Police and Crime Commissioner Elections: Balancing values

Well done to Simon Weston for sticking to his principles of altruism and standing down as an independent candidate for Police and Crime Commissioner (PCC).  Caught like a rabbit in the headlights between the powerful political party machinery on both his left and his right at a recent gathering of nominated candidates in London, the small group of independents appeared kettled between the political candidates.

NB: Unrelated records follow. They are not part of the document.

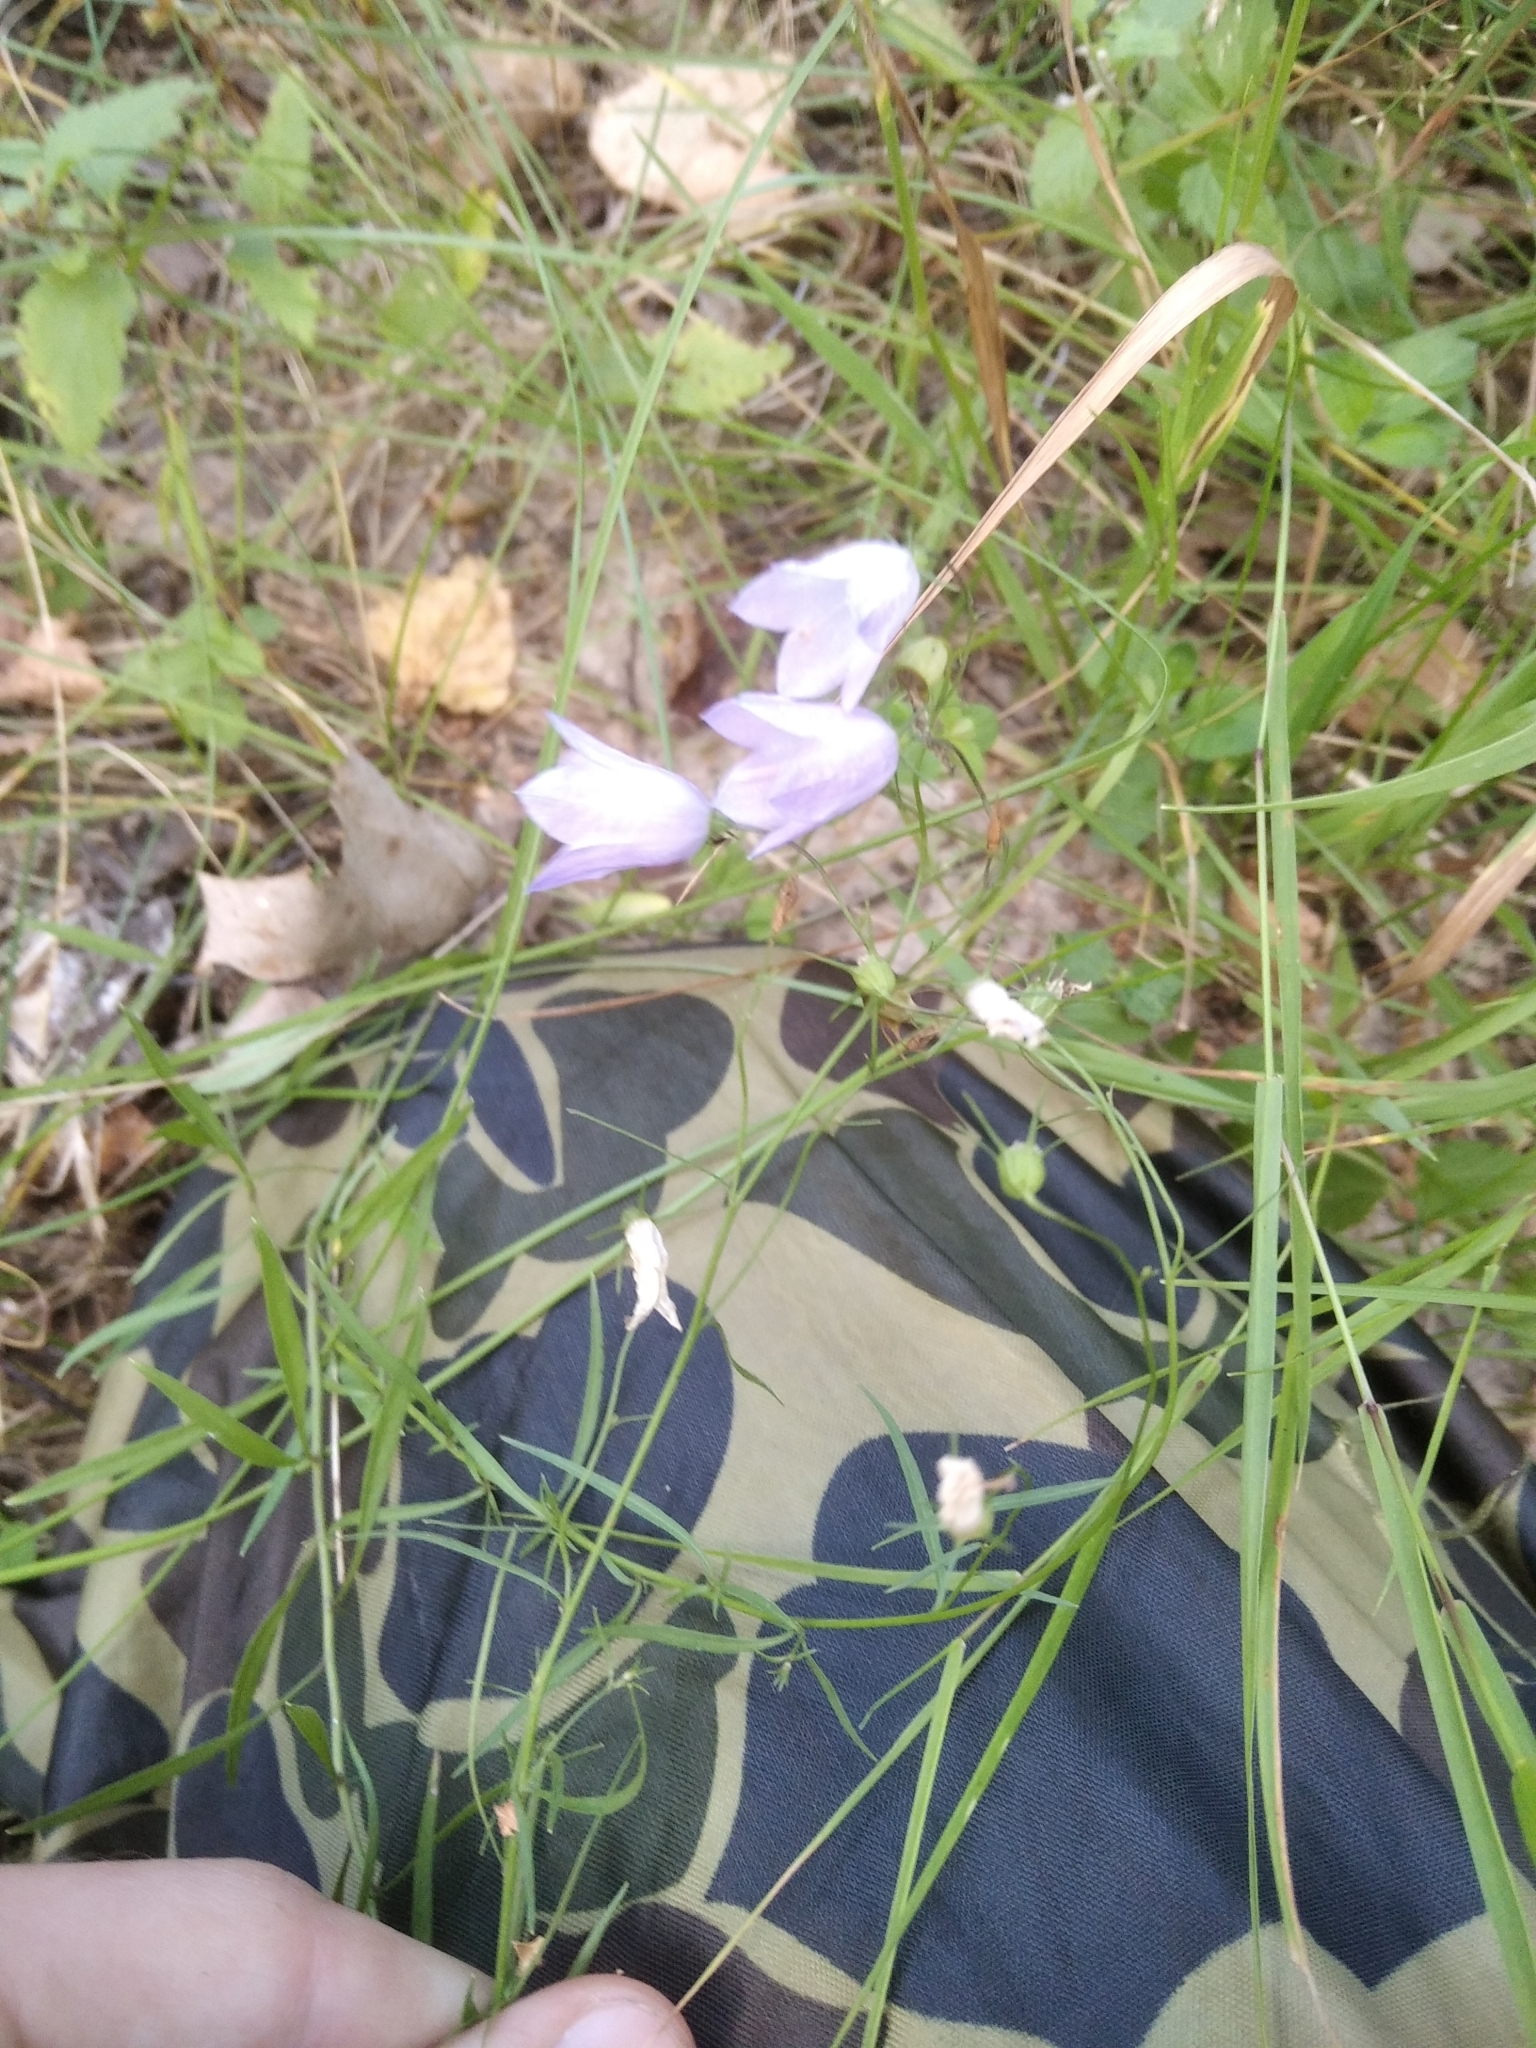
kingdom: Plantae
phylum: Tracheophyta
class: Magnoliopsida
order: Asterales
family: Campanulaceae
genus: Campanula
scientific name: Campanula rotundifolia
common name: Harebell
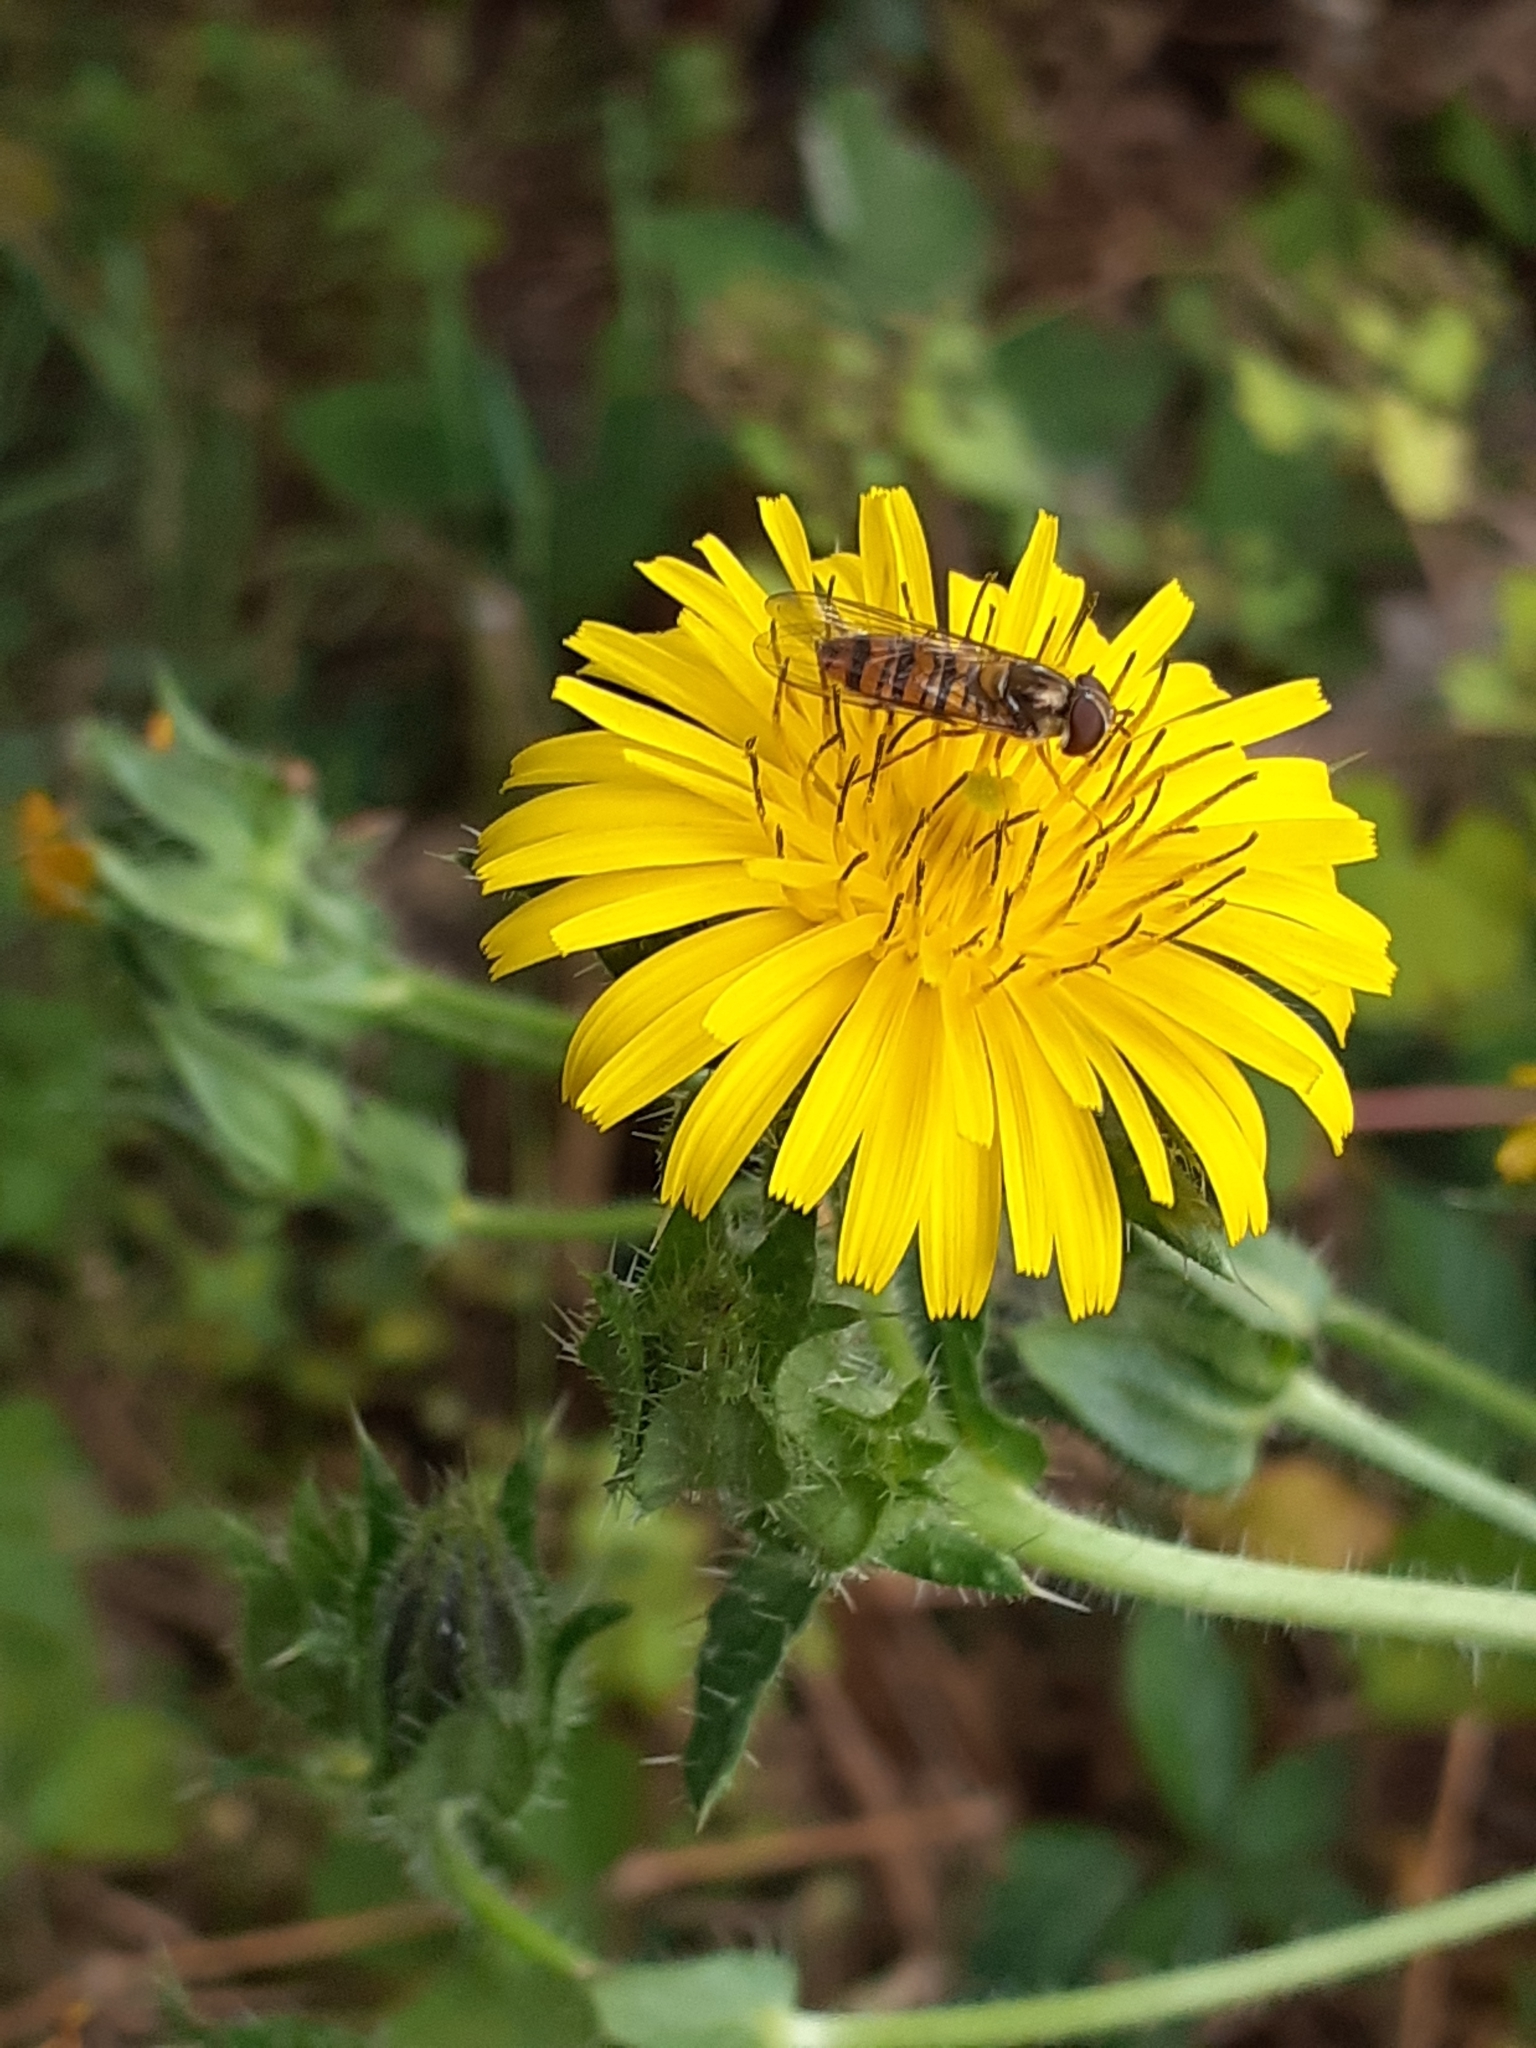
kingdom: Animalia
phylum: Arthropoda
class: Insecta
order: Diptera
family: Syrphidae
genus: Episyrphus
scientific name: Episyrphus balteatus
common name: Marmalade hoverfly
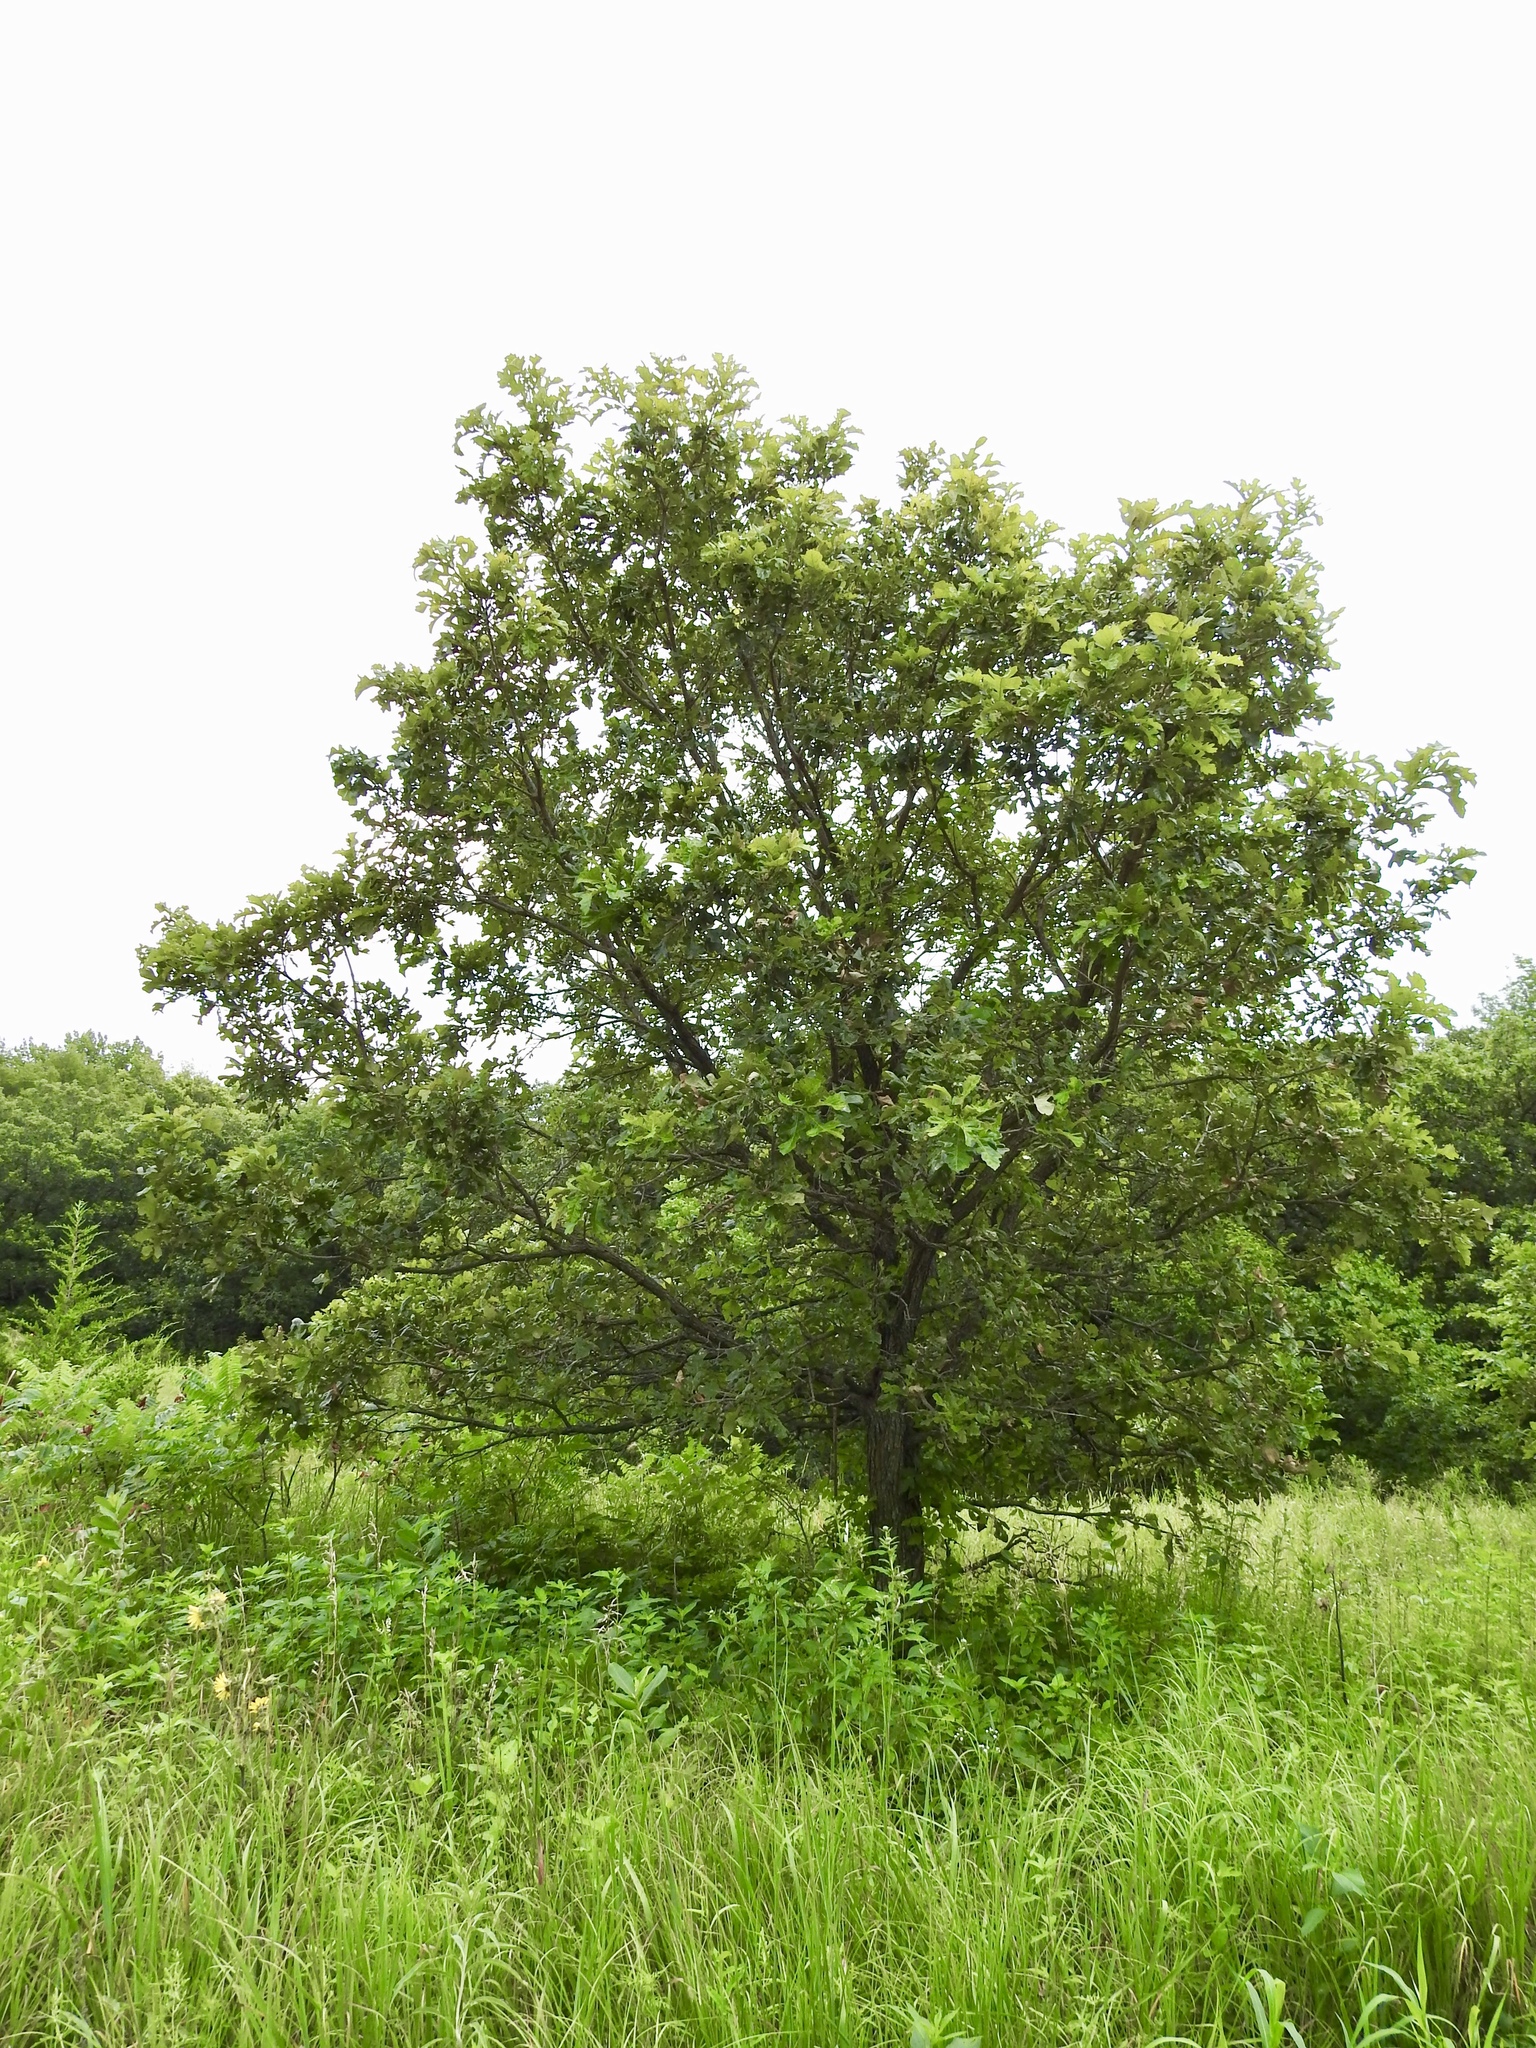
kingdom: Plantae
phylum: Tracheophyta
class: Magnoliopsida
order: Fagales
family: Fagaceae
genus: Quercus
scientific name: Quercus macrocarpa
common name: Bur oak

http://www.guardian.co.uk/uk/2012/jul/02/simon-weston-police-crime-commissioner

I faced a similar dilemma.  After thirty years of active police leadership, including nine years as a both a member of the Inspectorate of Constabulary and then as a Home Office Regional Director, I am well qualified to understand the complexities of police practice and governance.  My last six years as an independent academic teaching and researching public leadership across public agencies, principally in healthcare, local government and policing have provided me with that extra dimension to take an objective view of both practice and governance.  I intended also to stand as an independent in my home county of Staffordshire. Significant barriers faced me as an individual independent as the nomination processes and procedures emerged albeit in a somewhat piecemeal fashion.  The possibility of losing one’s deposit against a probable low turnout and a clear push for political control with all the machinery that supports this made the aspiration less attractive. I thus decided to forego this opportunity.

 

In principle, the opportunity to enable true public engagement in police governance is to be welcomed.  The need to balance the operational autonomy of the police on the one hand and the rights and responsibilities of the wider public on the other is crucial.  However, as Lord Scarman said following the riots of the 1980s – which I remember well from my time as a young Constable in Bristol – ‘no politician should tell a police officer what to do or which persons to arrest’. This must still hold true.  The real danger of the current police reform is to over politicize the police; this appears to be happening with a required ‘swearing of allegiance’ to a political party by the impending incumbent Commissioners.

 

Good governance requires new public leadership, not new public management with the outcome of public leadership represented by the understanding, creation and demonstration of public value.  Democratic legitimacy is not just about political leadership; it is also about community leadership. Transparency, independence and public engagement should be both the means and the ends; these values should not be up for debate.  It should be about a focus on real life problems and how to solve them; it is not about political expediency and being seen to be doing something – it is about doing something.  The value of policing extends beyond just the police; it is a collective endeavor linked to a collective vision not individual or party political agendas.   Partnership should be central to this and not just seen as a ‘bolt-on’; joint activity linked to both shared (across institutions and the community) and distributed (within institutions) leadership represents a coactive and not just a proactive or reactive response to policing problems.

Public leadership is about adaptive leadership, tackling the wicked problems that face society the resolution of which lies beyond the gift of one organization or one commissioner; the tendency is to take a wicked problem and then apply a tame solution and then wonder why this doesn’t work!

We need a debate about the future of policing and this should not restrict the apolitical from taking part.